Trump has harshly criticized the WHO over its response to the coronavirus pandemic and accused it of bowing to Chinese influence. The Trump administration formally notified the U.N. last week of its withdrawal from WHO, although the pullout won’t take effect until July 6, 2021.
In Japan, more than 30 Marines tested positive at the Futenma U.S. air station on Okinawa, where infections among American service members have rapidly risen to more than 90 since last week. Okinawa is home to more than half of about 50,000 American troops based in Japan.
In other parts of the world, the number of infections has been rising dramatically in India, South Africa and Brazil, whose virus-denying president has tested positive.
India, which has the most confirmed virus cases after the United States and Brazil, on Monday reported a record daily surge of 28,701 new cases reported in the past 24 hours. Authorities in several cities are reinstating strict lockdowns after attempting to loosen things up to revive an ailing economy.

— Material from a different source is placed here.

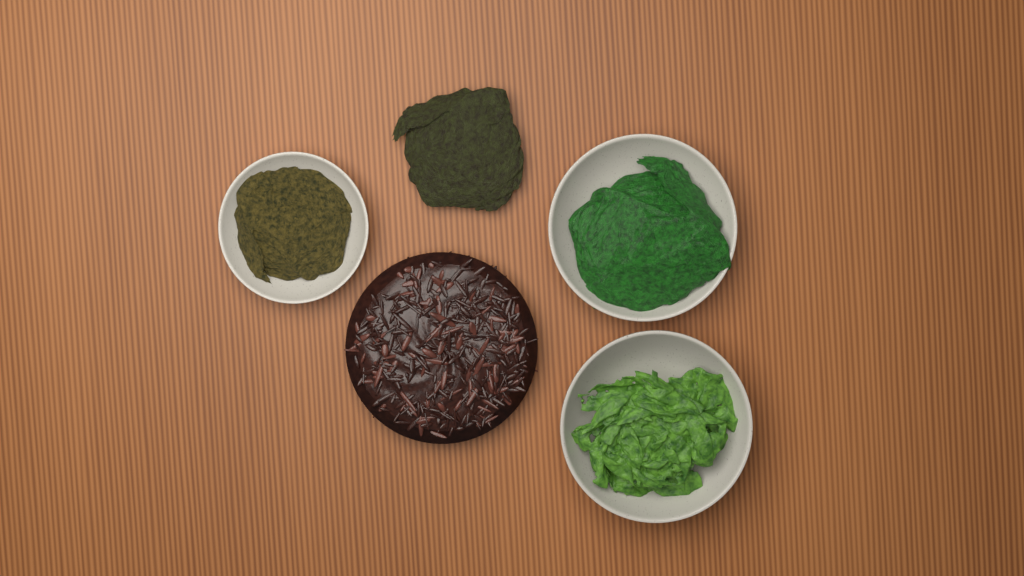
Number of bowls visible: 3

In South Africa, which accounts for over 40% of all the reported coronavirus cases in Africa, President Cyril Ramaphosa reimposed a ban on alcohol sales and a nighttime curfew to reduce the number of people needing emergency treatment so hospitals have more beds to treat COVID-19 patients.
“We are taking these measures fully aware that they impose unwelcome restrictions on people’s lives. They are, however, necessary to see us through the peak of the disease,” Ramaphosa said in a letter to the nation Monday. “There is no way that we can avoid the coronavirus storm. But we can limit the damage that it can cause to our lives.”